What the exercise asks: Copy out every one of the rows below word for word, leaving out the pictures.

(Saved data entries)
+===+
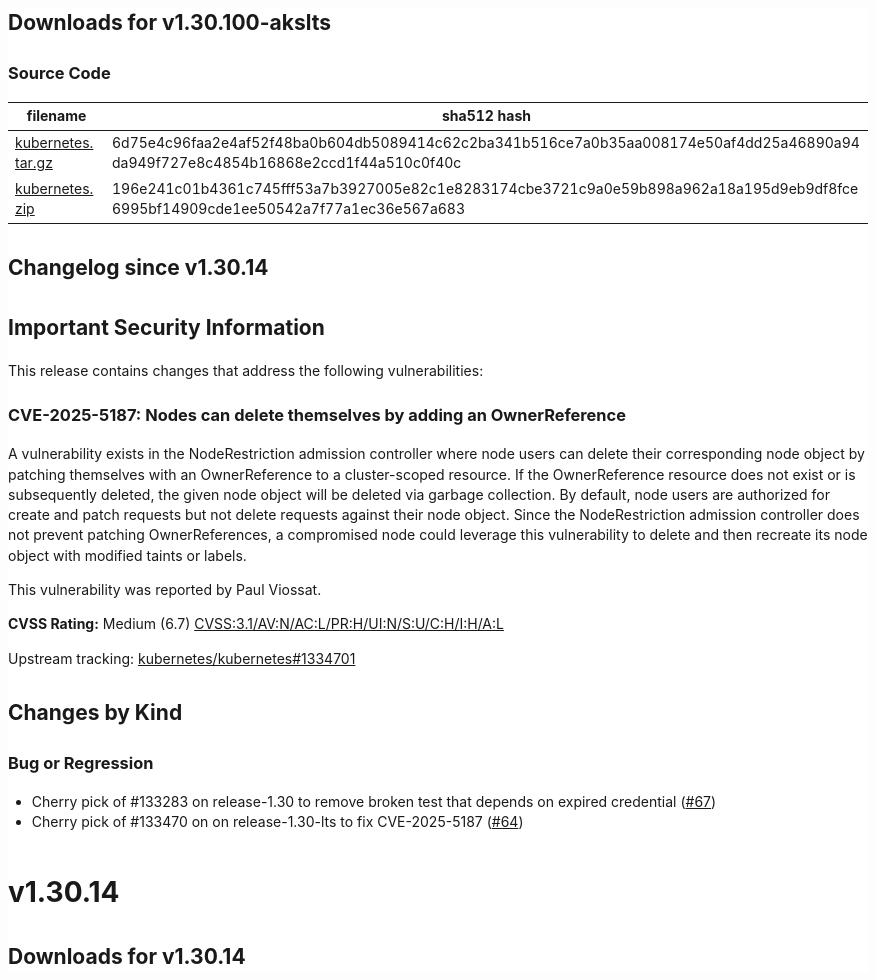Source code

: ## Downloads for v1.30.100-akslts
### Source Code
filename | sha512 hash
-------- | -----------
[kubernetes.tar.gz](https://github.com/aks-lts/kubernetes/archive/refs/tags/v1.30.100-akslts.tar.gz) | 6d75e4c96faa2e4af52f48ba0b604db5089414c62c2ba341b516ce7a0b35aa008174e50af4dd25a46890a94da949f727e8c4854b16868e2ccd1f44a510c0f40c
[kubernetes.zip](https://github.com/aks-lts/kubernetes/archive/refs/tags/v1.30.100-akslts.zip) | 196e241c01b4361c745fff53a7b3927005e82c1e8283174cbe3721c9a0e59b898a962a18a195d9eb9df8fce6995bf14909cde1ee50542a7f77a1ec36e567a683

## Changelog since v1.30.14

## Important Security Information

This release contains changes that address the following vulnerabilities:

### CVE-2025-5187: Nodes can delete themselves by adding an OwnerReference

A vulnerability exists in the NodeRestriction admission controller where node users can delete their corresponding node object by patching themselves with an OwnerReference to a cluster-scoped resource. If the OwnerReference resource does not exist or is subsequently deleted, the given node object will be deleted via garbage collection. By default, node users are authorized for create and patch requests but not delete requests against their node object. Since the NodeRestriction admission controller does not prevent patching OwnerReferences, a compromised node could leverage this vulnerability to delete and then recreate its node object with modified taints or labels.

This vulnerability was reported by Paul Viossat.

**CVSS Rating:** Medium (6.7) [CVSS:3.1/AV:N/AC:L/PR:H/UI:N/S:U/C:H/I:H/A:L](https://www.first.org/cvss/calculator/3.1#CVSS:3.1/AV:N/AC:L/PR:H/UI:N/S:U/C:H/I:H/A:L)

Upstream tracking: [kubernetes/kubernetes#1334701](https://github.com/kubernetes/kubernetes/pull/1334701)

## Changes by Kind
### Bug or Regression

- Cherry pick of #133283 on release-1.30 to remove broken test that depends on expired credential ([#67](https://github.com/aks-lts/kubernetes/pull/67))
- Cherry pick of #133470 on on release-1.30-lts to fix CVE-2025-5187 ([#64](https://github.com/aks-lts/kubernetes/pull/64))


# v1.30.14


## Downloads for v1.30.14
+===+
Result of the task:
Source code

: ## Downloads for v1.30.100-akslts
### Source Code
filename | sha512 hash
-------- | -----------
[kubernetes.tar.gz](https://github.com/aks-lts/kubernetes/archive/refs/tags/v1.30.100-akslts.tar.gz) | 6d75e4c96faa2e4af52f48ba0b604db5089414c62c2ba341b516ce7a0b35aa008174e50af4dd25a46890a94da949f727e8c4854b16868e2ccd1f44a510c0f40c
[kubernetes.zip](https://github.com/aks-lts/kubernetes/archive/refs/tags/v1.30.100-akslts.zip) | 196e241c01b4361c745fff53a7b3927005e82c1e8283174cbe3721c9a0e59b898a962a18a195d9eb9df8fce6995bf14909cde1ee50542a7f77a1ec36e567a683

## Changelog since v1.30.14

## Important Security Information

This release contains changes that address the following vulnerabilities:

### CVE-2025-5187: Nodes can delete themselves by adding an OwnerReference

A vulnerability exists in the NodeRestriction admission controller where node users can delete their corresponding node object by patching themselves with an OwnerReference to a cluster-scoped resource. If the OwnerReference resource does not exist or is subsequently deleted, the given node object will be deleted via garbage collection. By default, node users are authorized for create and patch requests but not delete requests against their node object. Since the NodeRestriction admission controller does not prevent patching OwnerReferences, a compromised node could leverage this vulnerability to delete and then recreate its node object with modified taints or labels.

This vulnerability was reported by Paul Viossat.

**CVSS Rating:** Medium (6.7) [CVSS:3.1/AV:N/AC:L/PR:H/UI:N/S:U/C:H/I:H/A:L](https://www.first.org/cvss/calculator/3.1#CVSS:3.1/AV:N/AC:L/PR:H/UI:N/S:U/C:H/I:H/A:L)

Upstream tracking: [kubernetes/kubernetes#1334701](https://github.com/kubernetes/kubernetes/pull/1334701)

## Changes by Kind
### Bug or Regression

- Cherry pick of #133283 on release-1.30 to remove broken test that depends on expired credential ([#67](https://github.com/aks-lts/kubernetes/pull/67))
- Cherry pick of #133470 on on release-1.30-lts to fix CVE-2025-5187 ([#64](https://github.com/aks-lts/kubernetes/pull/64))


# v1.30.14


## Downloads for v1.30.14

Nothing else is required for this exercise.